Early Friday morning, Sept. 19, the announcement was made denying Scotland a majority vote for independence. The ‘No’ vote was good news for the chemical industry because business can continue without the interruption of a changing government. Establishing laws and policies concerning everything from taxes and duties to trade agreements and a new currency could have caused a serious downturn in business for the duration of the transition.

Scotland has quietly grown to be a major player in the chemical industry on a global scale, boasting more than 200 chemical companies employing 14,000 people. These companies manufacture £9 billion and export around £3.7 billion worth of goods to the rest of the world every year, making it Scotland’s second top exporter.


Bayer Announces Plans to Float Bayer MaterialScience as Independent Company

Natasha Alperowicz, a reporter for Chemweek, wrote and article announcing Bayer’s plans to separate its polyurethanes and polycarbonates unit, Bayer MaterialScience (BMS), and float it on the stock exchange as an independent company. If all goes as plans the company will be listed within the next 12-18 months.

Bayer CEO Marijn Dekkers said, “”Our intention is to create two top global corporations: Bayer as a world-class innovation company in the life sciences businesses, and MaterialScience as a leading player in polymers.”

According to Chemweek, Dekkers went on to say that both companies have excellent prospects for success in their respective industries. Employment levels are expected to remain stable over the next few years, both globally and in Germany.

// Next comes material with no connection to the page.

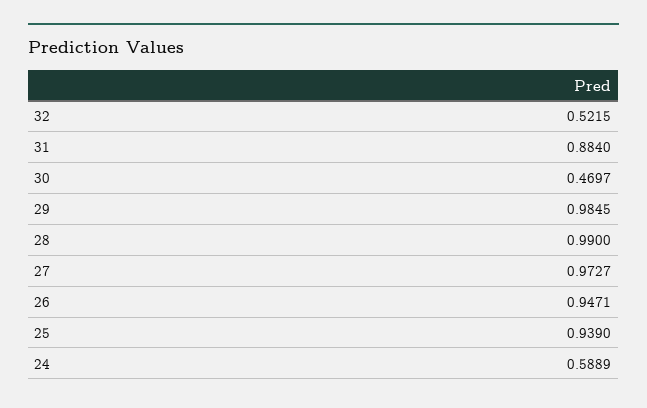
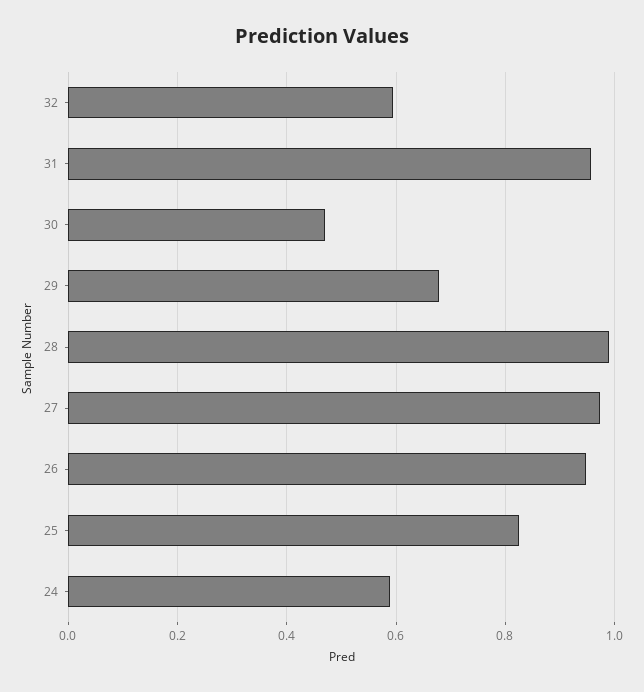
32: 0.5215 -> 0.6
31: 0.884 -> 0.96
29: 0.9845 -> 0.68
25: 0.939 -> 0.82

$3 Billion Natural Gas Project Proposed by Spectra for the Northeast

A Bloomberg article by Jim Polson and Alex Nussbaum announced that Spectra Energy Corp. and Northeast Utilities proposed a $3billion pipeline expansion in New England. This is the latest attempt to fix a natural-gas bottleneck that sent energy prices soaring during a frigid winter.

Tom May, chief executive officer of Boston and Hartford Connecticut-based Northeast Utilities, said in today’s statement, “New England wholesale electricity costs were nearly double compared to the previous year, largely due to pipeline constraints.” He went on to say, “These challenges will remain the same for the next several years, and our customers will feel the effects, if we do not act.”


Polyethylene—Prices, News and Analysis

Polyethylene (PE) production in Europe has been cut back for many months to avoid oversupply in a fragile market. In China PE prices may strengthen during the third quarter on improved downstream demand, particularly in the food, gift packaging and agricultural sectors. In Southeast Asia, tightness in supply for imported PE resins is expected to continue and could exert upward pressure on prices. In the U.S., PE prices are expected to remain relatively flat.